Test policies for accept-invitation

Update from OSI:

Accept Invitation

-Minimum password length should be a setting in the site configuration to allow for different sites to have different password policies. There was some concern that 8 characters might be too long to require in OSI’s KARL. Making this a setting will remove that concern

-Invitation expiration time? Do invitations expire after a given amount of time? If so, how long? Also, is it possible to make this a configuration in the settings file so sites can pick how secure they want to be?

-If invitations expire and an invitation has expired, when the moderator chooses to resend the invitation, is the expiration counter effectively reset when the new invitation is sent out?

-Test that an invitation expires after it is used. This protects against someone forwarding the invitation email to 10 other users

So far, I have been putting in OSI's comments on the polices for each spec, then marking status "Confirmed." Does this work for you or would you prefer that I wait for you to read OSI's changes before I set the policy as "Confirmed"?

That sounds good.

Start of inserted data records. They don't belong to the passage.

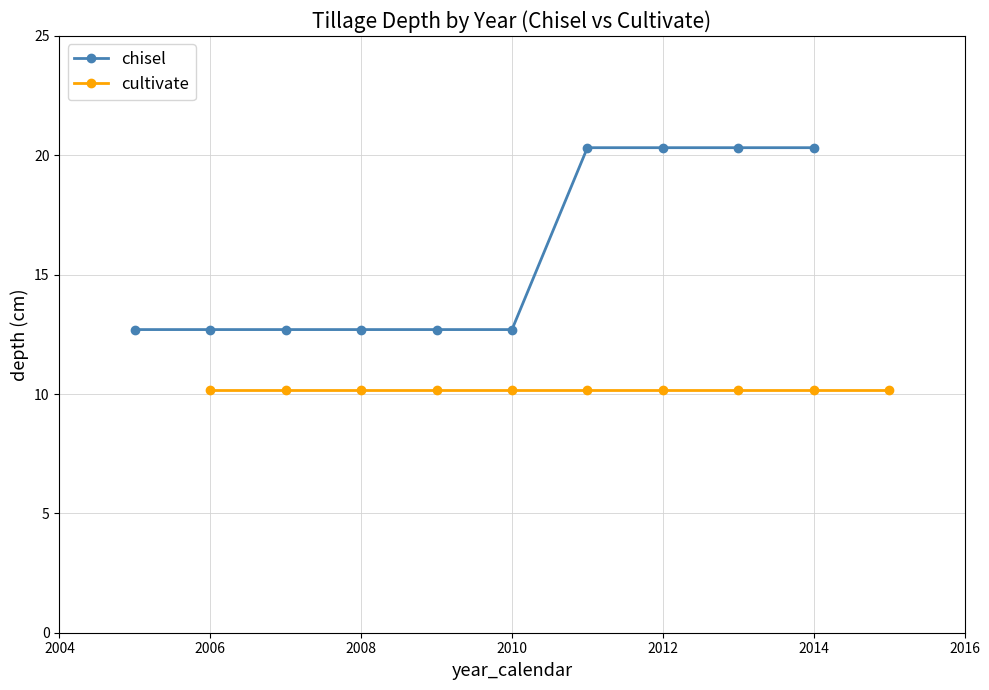

Which series has the widest spread of values?

chisel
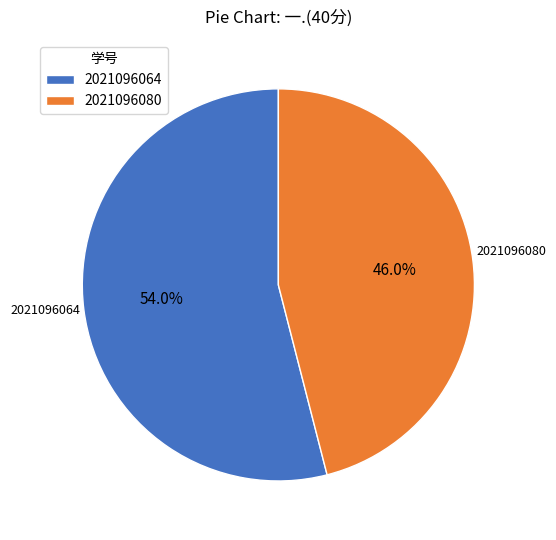

Between 2021096064 and 2021096080, which is larger?

2021096064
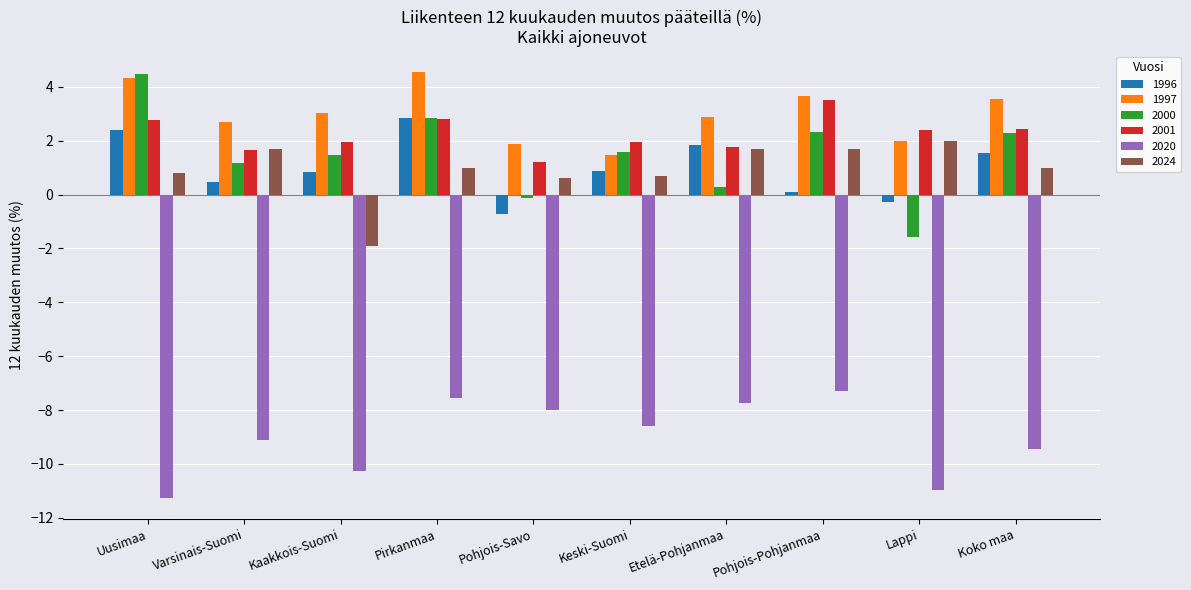

How many series are shown in this chart?

6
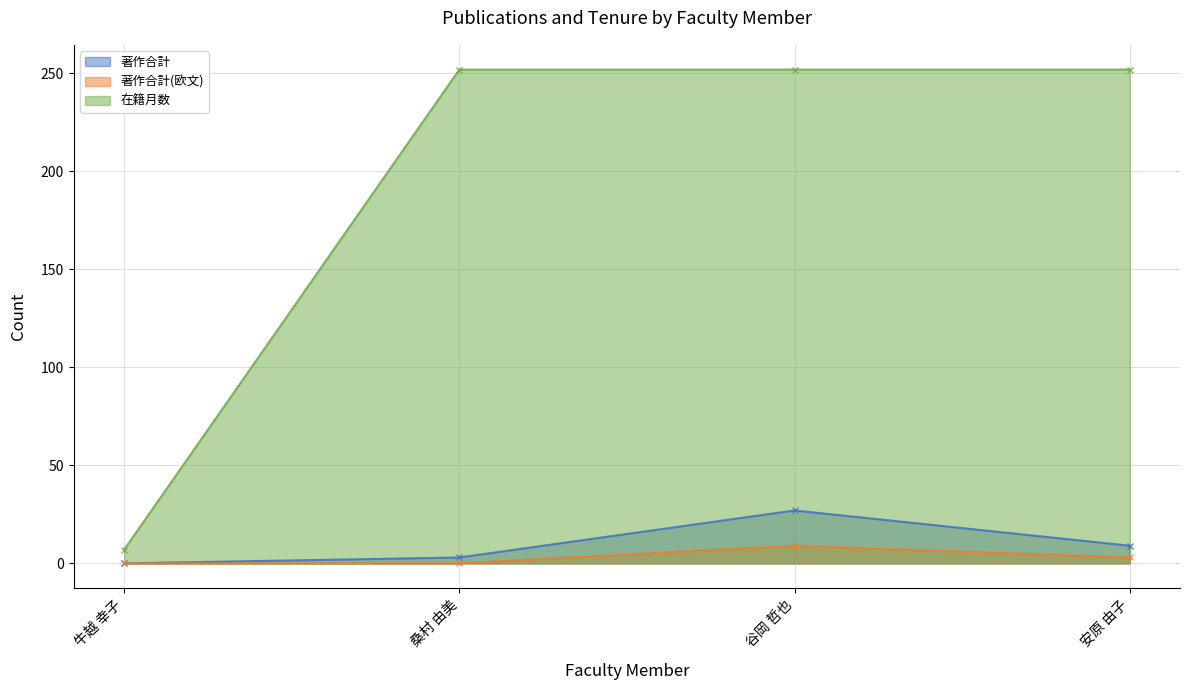

What is the label of the 4th point from the right?

牛越 幸子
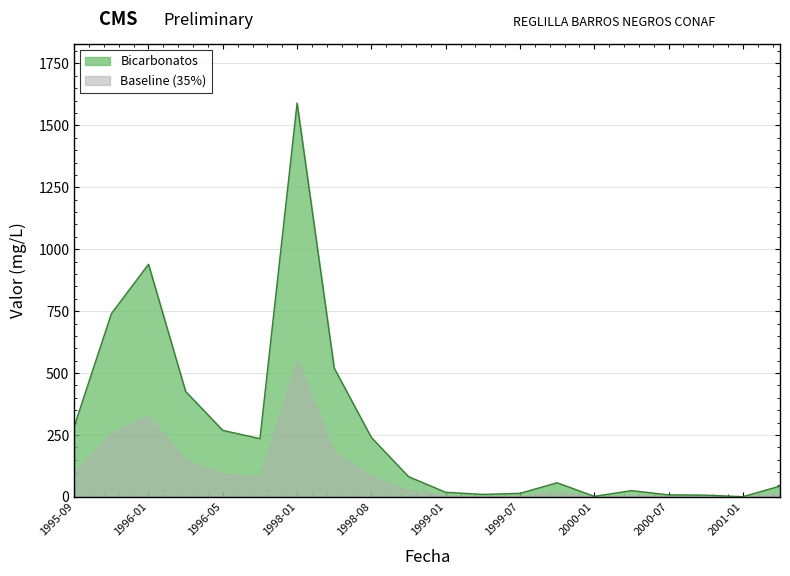

How many points are lower than both their immediate neighbors (excluding endpoints)?

4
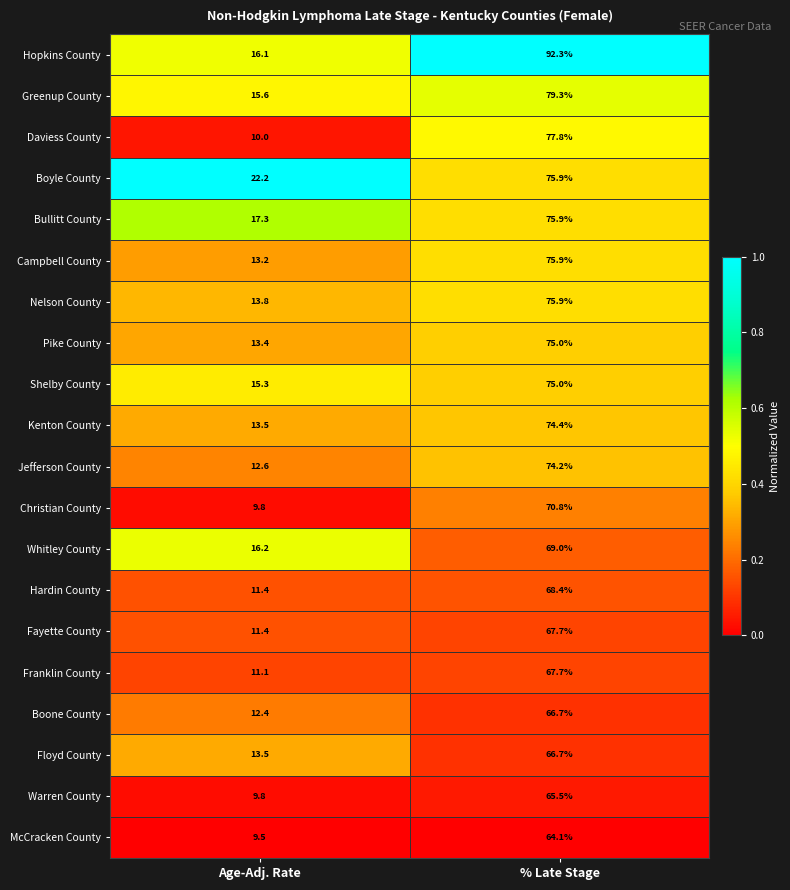

What is the total value across all series at % Late Stage?

1458.2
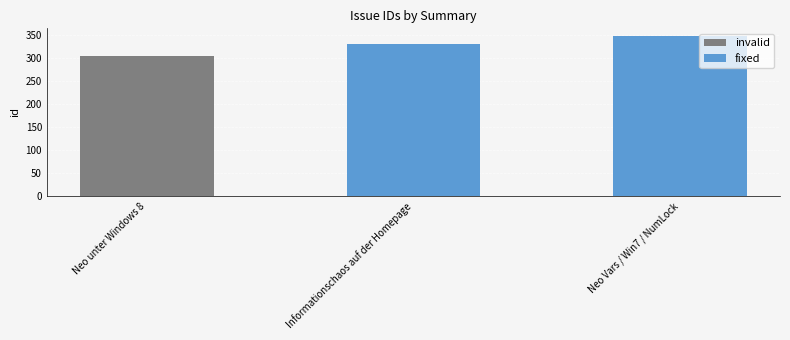

What is the value of the 1st bar from the left?

304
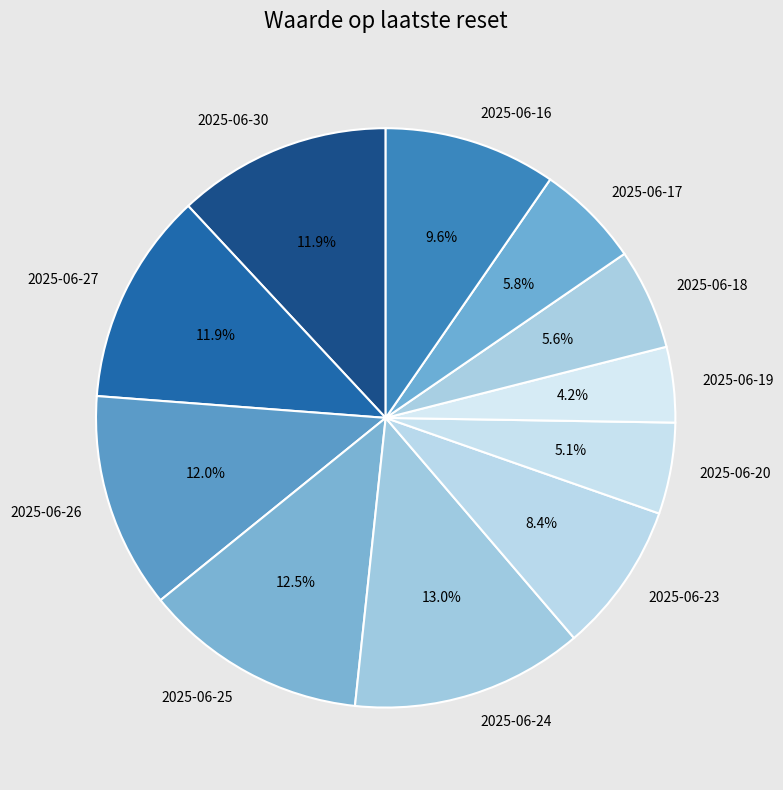

Is there a majority slice in this chart?

No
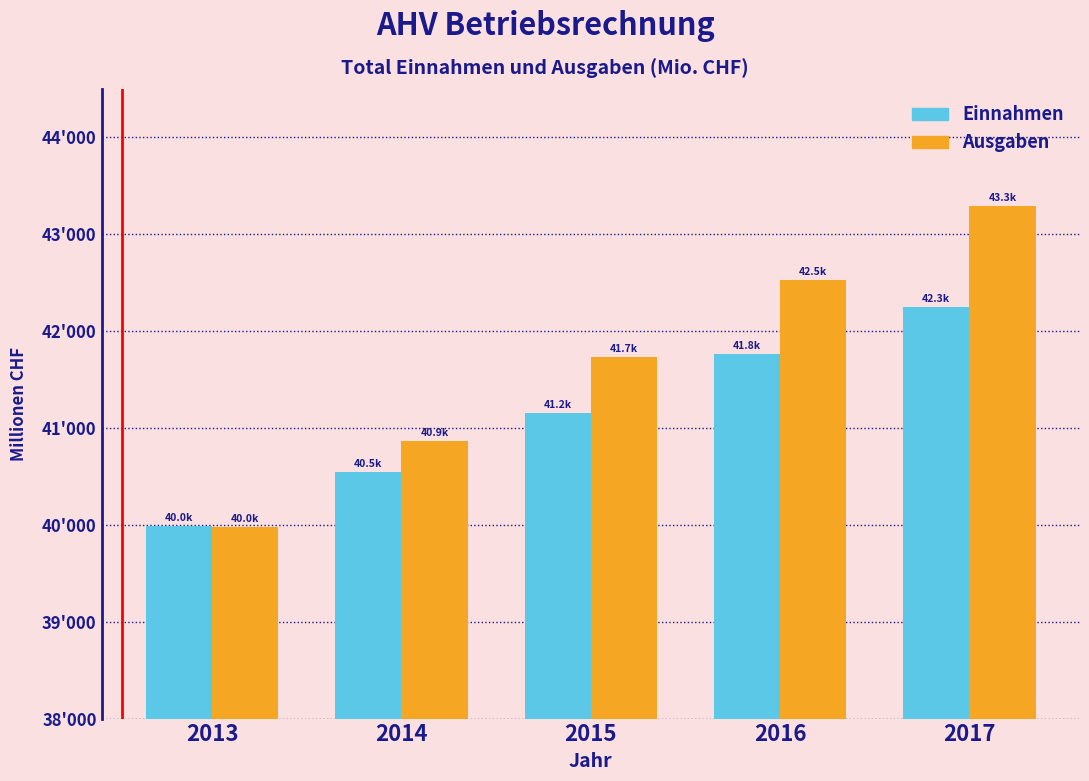

Does the chart contain any negative values?

No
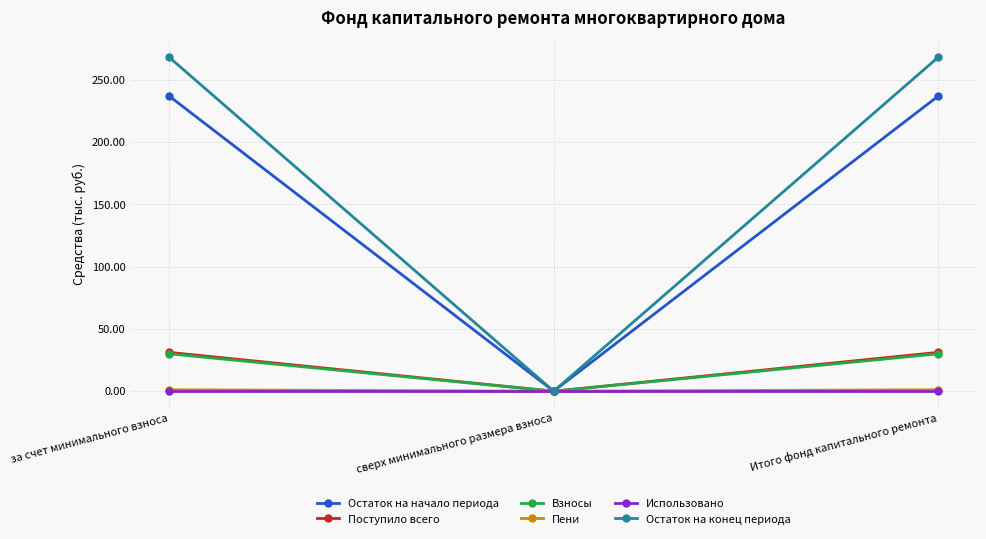

Is it true that Использовано equals 0.0 at сверх минимального размера взноса?

True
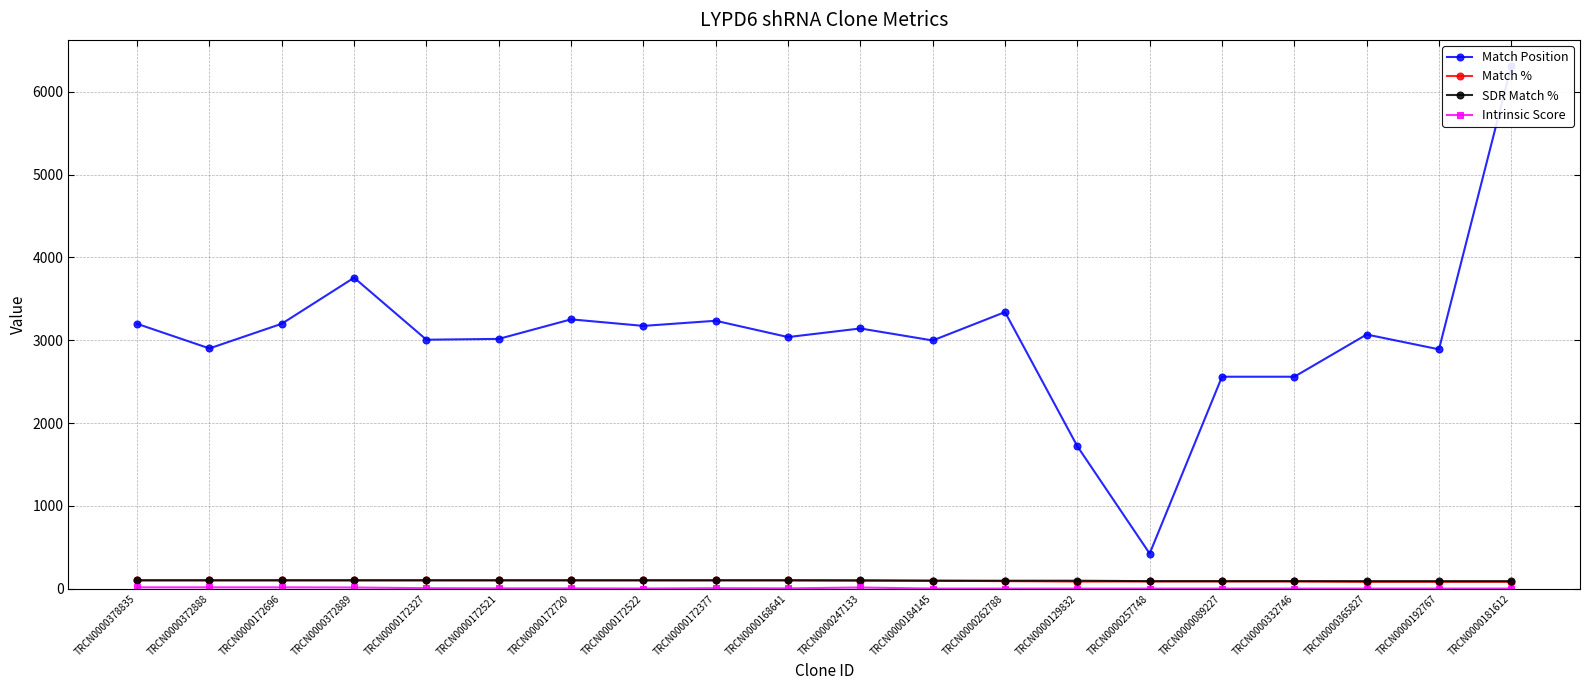

List the series in order of their peak value, highest first.

Match Position, Match %, SDR Match %, Intrinsic Score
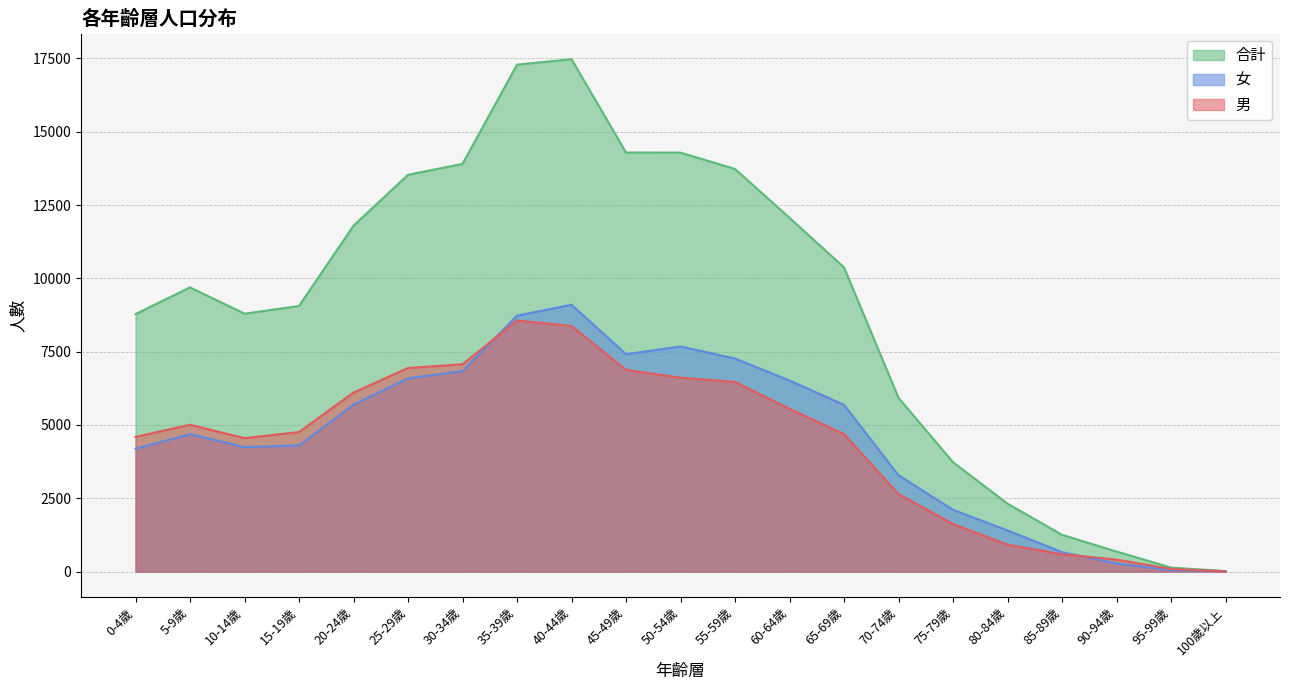

At which label does 女 first exceed 4685?

20-24歲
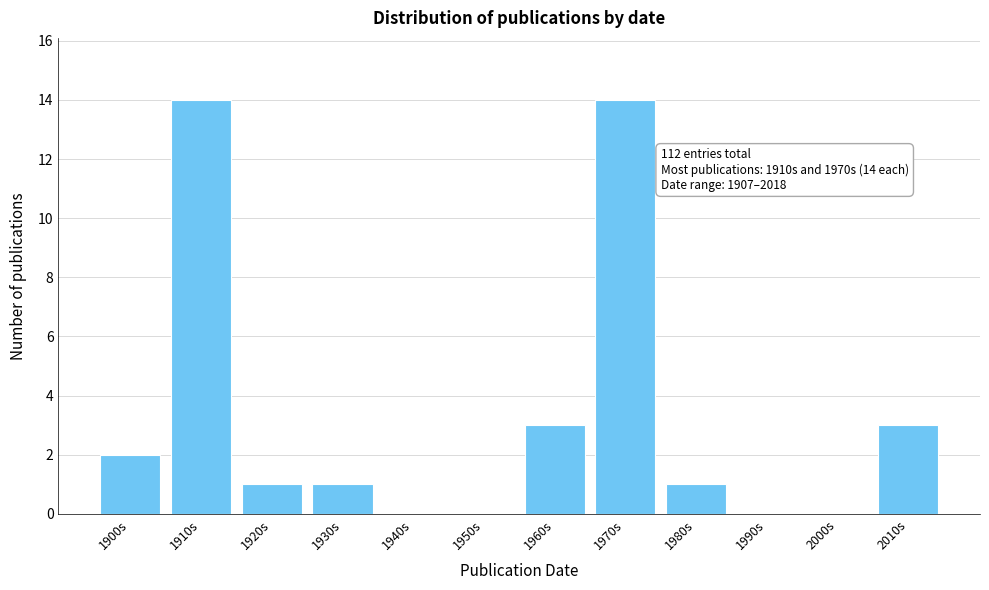

Reading left to right, transcribe all the data shown in this chart.

1900s=2	1910s=14	1920s=1	1930s=1	1940s=0	1950s=0	1960s=3	1970s=14	1980s=1	1990s=0	2000s=0	2010s=3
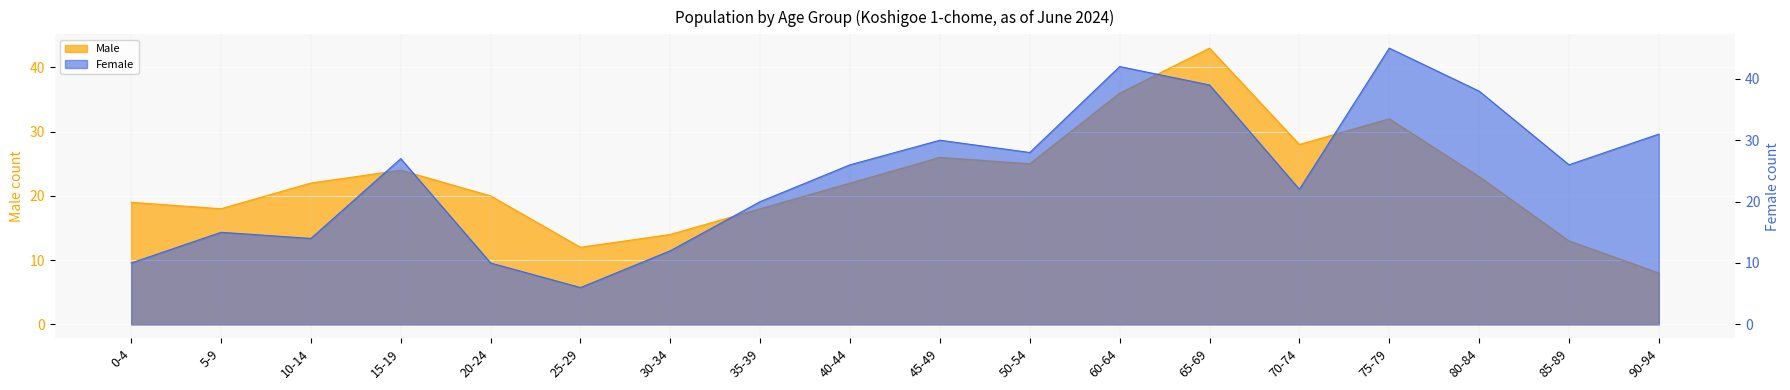

What is the label of the 10th point from the right?

40-44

What should we do about my previous responses to
Jason about what parts were in scope for KARL2? Should we treat that
conversation as closed, but not inside Launchpad?

--Paul

On Mar 5, 2009, at 2:30 PM, Nat Katin-Borland wrote:

> So far, I have been putting in OSI's comments on the polices for each
> spec, then marking status "Confirmed." Does this work for you or
> would
> you prefer that I wait for you to read OSI's changes before I set the
> policy as "Confirmed"?
>
> ** Changed in: karl3
> Assignee: (unassigned) => Paul Everitt (paul-agendaless)
> Status: New => Confirmed
>
> --
> Test policies for accept-invitation
> https://bugs.launchpad.net/bugs/328109
> You received this bug notification because you are a direct subscriber
> of the bug.
>
> Status in Porting KARL to a new architecture: Confirmed
>
> Bug description:
> Confirm the policies at http://carlos.agendaless.com/dko/policies/communities.html#accept-invitation

Each of these are new features, not part of the port. We need to
enter them as separate bugs that we can put in the list we tackle
after finishing the basic port.

--Paul

On Mar 5, 2009, at 2:27 PM, Nat Katin-Borland wrote:

> Update from OSI:
>
> Accept Invitation
>
> -Minimum password length should be a setting in the site configuration
> to allow for different sites to have different password policies.
> There
> was some concern that 8 characters might be too long to require in
> OSI’s
> KARL. Making this a setting will remove that concern
>
> -Invitation expiration time? Do invitations expire after a given
> amount
> of time? If so, how long? Also, is it possible to make this a
> configuration in the settings file so sites can pick how secure they
> want to be?
>
> -If invitations expire and an invitation has expired, when the
> moderator
> chooses to resend the invitation, is the expiration counter
> effectively
> reset when the new invitation is sent out?
>
> -Test that an invitation expires after it is used. This protects
> against someone forwarding the invitation email to 10 other users
>
> --
> Test policies for accept-invitation
> https://bugs.launchpad.net/bugs/328109
> You received this bug notification because you are a direct subscriber
> of the bug.
>
> Status in Porting KARL to a new architecture: Confirmed
>
> Bug description:
> Confirm the policies at http://carlos.agendaless.com/dko/policies/communities.html#accept-invitation

Without email server installed, we can't test "Accept Invitation". Jason, please install it asap.

I'll enter them as tickets.

Re-confirmed that this works in IE on carlos. Also implemented the configurable password length.

More important, I tested that this all works with a gmail account.